Albertsons Cos. Issues Statement Regarding U.S. District Court for District of Columbia’s Ruling to Deny Request by California, Illinois and District of Columbia Attorneys General for Temporary Restraining Order Against its Special Dividend Payment
Albertsons Companies (NYSE: ACI) (“Albertsons Cos.” or “the Company”) today announced that the U.S. District Court for the District of Columbia has denied the request by the California, Illinois and District of Columbia Attorneys General for a temporary restraining order (“TRO”) against the Company’s previously announced $6.85 per common share Special Dividend (the “Special Dividend”), originally scheduled to be paid on November 7, 2022.
Albertsons Cos. continues to seek to overturn the existing temporary restraining order granted by the Washington State Court on November 3, which was based on the incorrect assertion that payment of the Special Dividend would impair the Company’s ability to compete while its proposed merger (the “Merger”) with The Kroger Co. (“Kroger”) is under antitrust review. This order, which restrains the Company from paying the Special Dividend, remains in effect until November 10, 2022, unless within that time, an order is entered extending or dismissing the temporary restraining order.
Albertsons Cos. continues to maintain that the lawsuit brought by the State of Washington is meritless and provides no legal basis for canceling or postponing a dividend that has been duly and unanimously approved by Albertsons Cos.’ fully informed Board of Directors. After payment of the Special Dividend, Albertsons Cos. will have approximately $3.0 billion of liquidity, including approximately $500 million in cash and approximately $2.5 billion available under its already existing asset-based lending facility, and expects to continue to generate strong revenues and positive free cash flow, further increasing liquidity. Albertsons Cos. is confident that it will continue to make strategic progress following the payment of the Special Dividend, given its strong cash flows and low debt profile.
The Company remains fully committed to investing in the associates, stores, and digital capabilities that have made its recent growth and strong performance possible.
This press release includes “forward-looking statements” within the meaning of the federal securities laws. The “forward-looking statements” include our current expectations, assumptions, estimates and projections about the Special Dividend and the payment thereof. They include statements which the Company believes to be reasonable at this time.

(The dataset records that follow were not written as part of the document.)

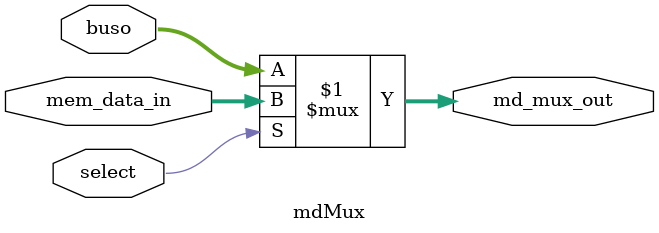
<source format=v>
module mdMux(
	input wire [31:0] buso,
	input wire [31:0] mem_data_in,
	input wire select,
	output wire [31:0] md_mux_out
);

	assign md_mux_out = select ? mem_data_in : buso;

endmodule 
</source>
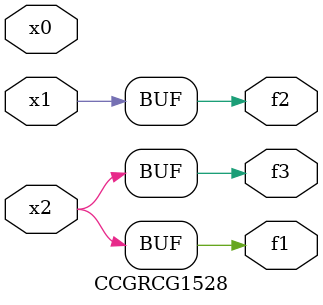
<source format=v>
module CCGRCG1528(
	input x0, x1, x2,
	output f1, f2, f3
);
	assign f1 = x2;
	assign f2 = x1;
	assign f3 = x2;
endmodule

</source>
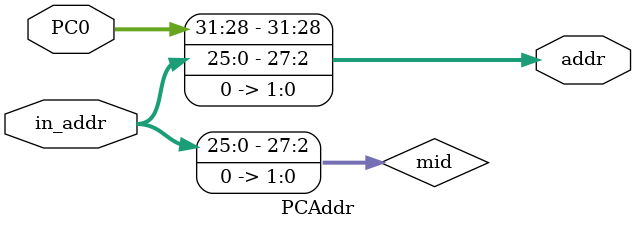
<source format=v>
`timescale 1ns / 1ps


module PC(input clk, Reset, PCWre,  
          input [1:0] PCSrc,  
          input wire [31:0] imm, addr, RDout1,  
          output reg [31:0] Address);  
               
     always @(posedge clk) begin // ÕâÀïºÍµ¥ÖÜÆÚ²»Ì«Ò»Ñù£¬´æÔÚÑÓ³ÙµÄÎÊÌâ£¬Ö»ÓÐµ±pcWre¸Ä±äµÄÊ±ºò»òÕßReset¸Ä±äµÄÊ±ºòÔÙ¼ì²â  
        if (Reset == 0) begin  
            Address = 0;  
        end else if (PCWre) begin  
            if (PCSrc == 2'b00) begin  
                    Address = Address+4;  
                end else if (PCSrc == 2'b01) begin  
                    Address = imm*4+Address+4;  
                end else if (PCSrc == 2'b10) begin  
                    Address = RDout1;  
                end else if (PCSrc == 2'b11) begin  
                    Address = addr;  
                end  
        end 
    end  
  
endmodule 

module PCAddr(input [25:0] in_addr,  
              input [31:0] PC0,  
                  output reg [31:0] addr);  
    wire [27:0] mid;  
     assign mid = in_addr << 2;  
    always @(in_addr or PC0 or mid) begin  
        addr <= {PC0[31:28], mid[27:0]};  
    end  
  
endmodule  

</source>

You can identify forward-looking statements by the use of words such as “outlook,” “may,” “should,” “could,” “estimates,” “predicts,” “potential,” “continue,” “anticipates,” “believes,” “plans,” “expects,” “future” and “intends” and similar expressions which are intended to identify forward-looking statements.
These statements are not guarantees of future performance and are subject to numerous risks and uncertainties which are beyond our control and difficult to predict and could cause actual results to differ materially from the results expressed or implied by the statements.
All forward-looking statements attributable to us or persons acting on our behalf are expressly qualified in their entirety by these cautionary statements and risk factors. Forward-looking statements contained in this press release reflect our view only as of the date of this press release. We undertake no obligation, other than as required by law, to update or revise any forward-looking statements, whether as a result of new information, future events or otherwise.
In evaluating our forward-looking statements, you should carefully consider the risks and uncertainties more fully described in the “Risk Factors” section or other sections in our reports filed with the SEC.